As reported by Europe External Program in Africa in February 2021 an initial payment of $500 million was made by Ethiopian Prime Minister to Eritrea before the invasion of Tigray by Eritrea in November 2020. Then following the exit of the Ethiopian forces from Tigray following the resurgence of the Tigray Defense forces another $500 million was demanded for Eritrea to stay in Tigray. This was likely paid through covert visits of high ministers to Dubai who took significant deposits of Ethiopian gold reserves to pay off Esaias to keep him in the war.

This week it was announced that Ethiopia would now agree to continue to pay 13,600 birr per soldier from Eritrea to Esaias every month. Assuming that there are 50,000 are in Western Tigray this means 680,000,000 birr per month being paid. Meanwhile Ethiopia pays most of its soldiers about 5,160 birr per month. Why is the Ethiopian government paying so much to foreign fighters and so little to its own soldiers? Assuming there are 200,000 soldiers in the Ethiopian forces that means 1, 032,000 birr per month in soldier pay.

Today sources released data Abiy Ahmed gave Turkey $51.6 million in just August for weapons when he met with Turkish President. This increases by another 10% the overall debt burden of Ethiopia. Many business owners are flocking to other countries to exchange birr for dollars and deposit them in banks outside Ethiopia this week. 

 

 

IMF gives temporary reprieve to Ethiopia’s plunging economic failure

The financial survival of Ethiopia is running out of time due to Abiy Ahmed’s war and poor fiscal policy

With less than 2 months of funds left to run the government Ethiopia has been given a temporary reprieve from the International Monetary Fund of $408 million. The medemer reform of Prime Minister Abiy Ahmed and his Properity Party which quickly turned to oppression and challenge to conventional economic norms has failed to create the celebrated economic growth of the previous regime under the late Meles Zenawi’s Ethiopian Peoples Revolutionary Democratic Front which espoused the developmental democratic state concept.

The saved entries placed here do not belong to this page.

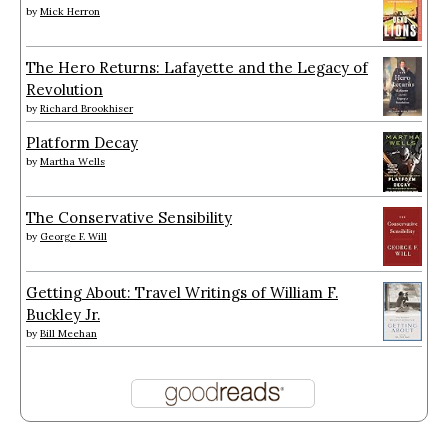
by
Mick Herron
The Hero Returns: Lafayette and the Legacy of
Revolution
by
Richard Brookhiser
Platform Decay
by
Martha Wells
The Conservative Sensibility
by
George F. Will
Getting About: Travel Writings of William F.
Buckley Jr.
by
Bill Meehan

Prior to Abiy Ahmed taking power in 2018 Ethiopia’s growth averaged over 9% from 2004 to 2019. Poverty declined from 46% in 1995 to 24% in 2016 as industry’s share of output rose from 9.4% in 2010 to 24.8% in 2019. However beginning in 2020 economic growth rapidly declined to now be less then 2%. Additionally the war prosecuted by Abiy Ahmed increased the government budget by 200%. Even if the war ends tomorrow it may take 10 years to get an economic recovery.

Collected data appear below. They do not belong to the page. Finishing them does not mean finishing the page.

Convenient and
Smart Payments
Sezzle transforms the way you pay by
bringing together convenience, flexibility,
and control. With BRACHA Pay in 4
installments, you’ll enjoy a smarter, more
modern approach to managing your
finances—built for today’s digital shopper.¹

Although the Ethiopian economy was driven in a different direction then that recommended by Western financial analysts still the Ethiopian industrial plan under the EPRF before Abiy Ahmed saw manufacturing grew by 10% yearly during 2005-10, and by 18% during 2015-17. However once Abiy Ahmed took power, internal displacements increased throughout Ethiopia. The war prosecuted has also turned away most international investors and resulted in historical lows of the value of the birr.

Absence of clear central bank policies driven by economic rather political goals, lack of privatization, strictly regulated fuel and commodity prices, and the faulty “float system” of currency valuation are factors persisting in the financial policy under Abiy Ahmed which analysts note contribute to the progressive economic failure.